Start of PAGE EXTRACT
To be
able to qualify for a loan to purchase a home, lenders review your 4 C's -
Capacity, Credit, Capital and Collateral - to see if you are able to repay the
loan. The following is a brief summary of the 4 C's.
Capacity is
your ability to repay a mortgage loan based on your income and work
history.
Consider
the following:
-Do you have the ability to repay the loan?
-Do you have
a stable income that is likely to continue?
-Do you have enough income to
meet the mortgage payment expenses?
Mortgage
principal, interest, taxes and insurance should not exceed 28% of your gross
monthly income.
Mortgage principal, interest, taxes and insurance; as well
as recurring monthly debts, such as auto loans, credit and revolving credit card
payments should not exceed 36% of your gross monthly income.
Gross Monthly
Income includes any additional income from overtime, part-time employment,
bonuses, dividends, interest, royalties, pensions, Veterans Administration
compensation, net rental income, etc., and other income such as alimony, child
support, sick pay, social security benefits, unemployment compensation, income
received from trusts, and income received from business activities or
investments, workers compensation, and disability.
-Do
you have the ability to go from the present rent payment to the proposed house
payment?
-Does your present financial lifestyle allow for a savings pattern
for unforeseen housing expenses?
Credit is
the confidence in your ability or intention to fulfill your financial
obligations. Your credit report will be reviewed to make this determination. To
prepare; request a copy of your credit report from the credit bureau. Review the
report and check it for any errors. If there are errors take this opportunity to
clear them up. Should you have credit problems start working on them now. By
working with your creditors, your report will eventually indicate a healthy
credit climate and you may be ready for a mortgage. If you do not have any
credit accounts this may be held against you.
End of PAGE EXTRACT
▶ INSTRUCTION 1
Gather every line of the records that contains the string "pour", and copy each one in full.
The records have no connection to the text about qualifying for a mortgage.
Start of DATASET
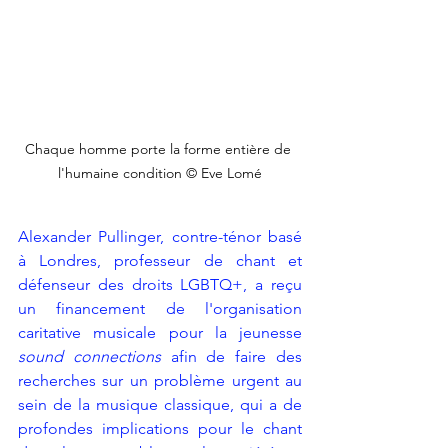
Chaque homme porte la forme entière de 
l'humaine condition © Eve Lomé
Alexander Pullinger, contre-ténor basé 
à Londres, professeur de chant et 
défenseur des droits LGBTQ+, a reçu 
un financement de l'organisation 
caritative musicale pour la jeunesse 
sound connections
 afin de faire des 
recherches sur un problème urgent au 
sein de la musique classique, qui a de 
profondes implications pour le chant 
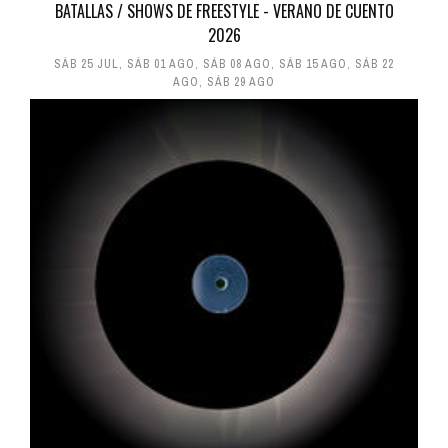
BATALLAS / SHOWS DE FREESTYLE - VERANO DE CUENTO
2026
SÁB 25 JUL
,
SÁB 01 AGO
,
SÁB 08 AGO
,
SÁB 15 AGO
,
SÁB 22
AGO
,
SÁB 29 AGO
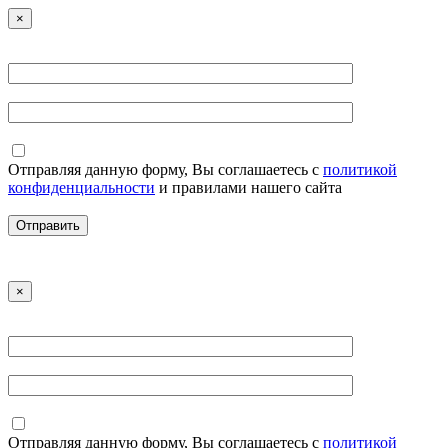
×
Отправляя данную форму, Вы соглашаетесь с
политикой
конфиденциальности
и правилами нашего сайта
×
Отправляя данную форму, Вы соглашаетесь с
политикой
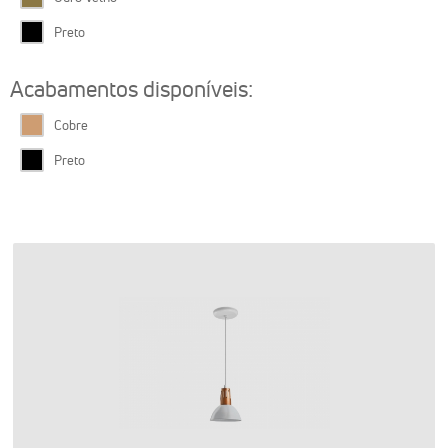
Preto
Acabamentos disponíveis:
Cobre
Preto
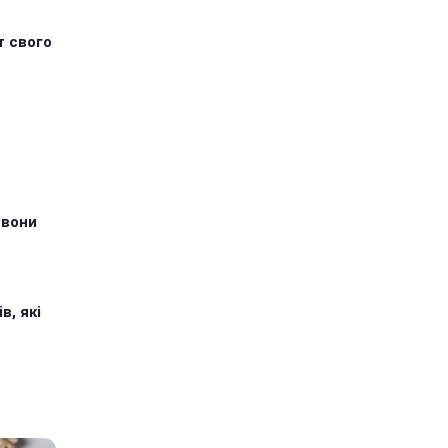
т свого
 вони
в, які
End of DATASET
Start of DATASET
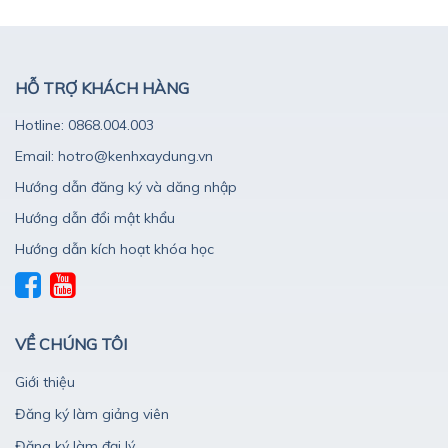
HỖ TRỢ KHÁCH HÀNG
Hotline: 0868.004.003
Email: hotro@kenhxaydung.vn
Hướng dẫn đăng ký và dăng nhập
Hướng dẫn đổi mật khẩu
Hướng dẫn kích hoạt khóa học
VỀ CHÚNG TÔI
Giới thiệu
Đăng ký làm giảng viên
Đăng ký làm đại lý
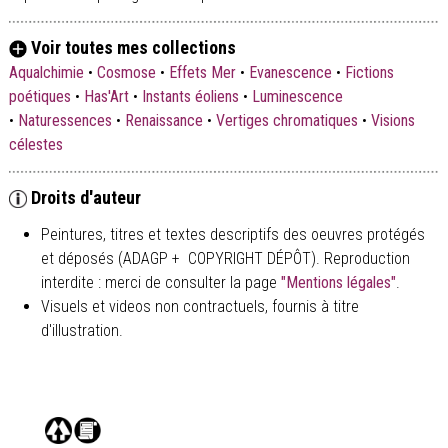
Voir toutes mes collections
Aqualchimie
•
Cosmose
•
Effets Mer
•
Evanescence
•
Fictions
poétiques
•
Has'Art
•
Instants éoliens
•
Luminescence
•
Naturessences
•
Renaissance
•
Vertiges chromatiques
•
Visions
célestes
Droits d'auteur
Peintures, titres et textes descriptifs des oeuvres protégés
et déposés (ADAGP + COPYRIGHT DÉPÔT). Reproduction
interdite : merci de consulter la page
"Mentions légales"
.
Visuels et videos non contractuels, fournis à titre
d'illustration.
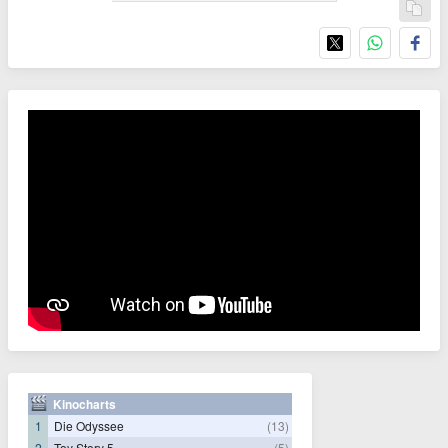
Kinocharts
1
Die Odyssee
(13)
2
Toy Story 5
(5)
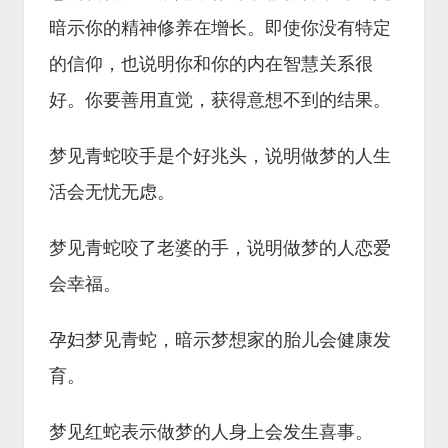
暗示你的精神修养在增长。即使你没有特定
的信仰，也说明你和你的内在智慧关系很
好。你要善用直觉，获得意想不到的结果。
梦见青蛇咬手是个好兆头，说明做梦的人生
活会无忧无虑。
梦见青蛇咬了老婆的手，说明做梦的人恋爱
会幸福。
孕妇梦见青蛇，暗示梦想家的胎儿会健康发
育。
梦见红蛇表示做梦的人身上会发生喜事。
End of DATASET
▶ INSTRUCTION 2
Continue the text on the 4 C's of qualifying for a home loan, starting right after its final sentence.

▶ RESPONSE BOX 1
caritative musicale pour la jeunesse 
profondes implications pour le chant 

▶ RESPONSE BOX 2
However, some lenders will allow for alternative credit, which reflects
the manner in which you have paid your utilities and car insurance, including
any past rental or mortgage history.
Capital is
defined as wealth such as money or property accrued by an individual indicating
the amount of money you have saved to cover down payment or closing costs and
includes: Checking Accounts, Savings Accounts, Insurance Policies, Gifts, IRA or
Keogh Accounts, 401(k), stocks, bonds, proceeds from the sale of existing
property, real or personal.
Collateral is defined as property acceptable as security for
a loan or obligation, which in this case would be the home you are buying.
Before
signing a contract to purchase a home, consider the following:
-Can I afford
this house?
-Does this house meet the needs of my family?
-What kind of
maintenance does this house require?
-Does the roof appear to have at least
5 years of life left?
-Does the plumbing work?
-Does the electrical
system appear to operate efficiently?
-Examine the foundation of the house.
Is the basement or crawl space dry?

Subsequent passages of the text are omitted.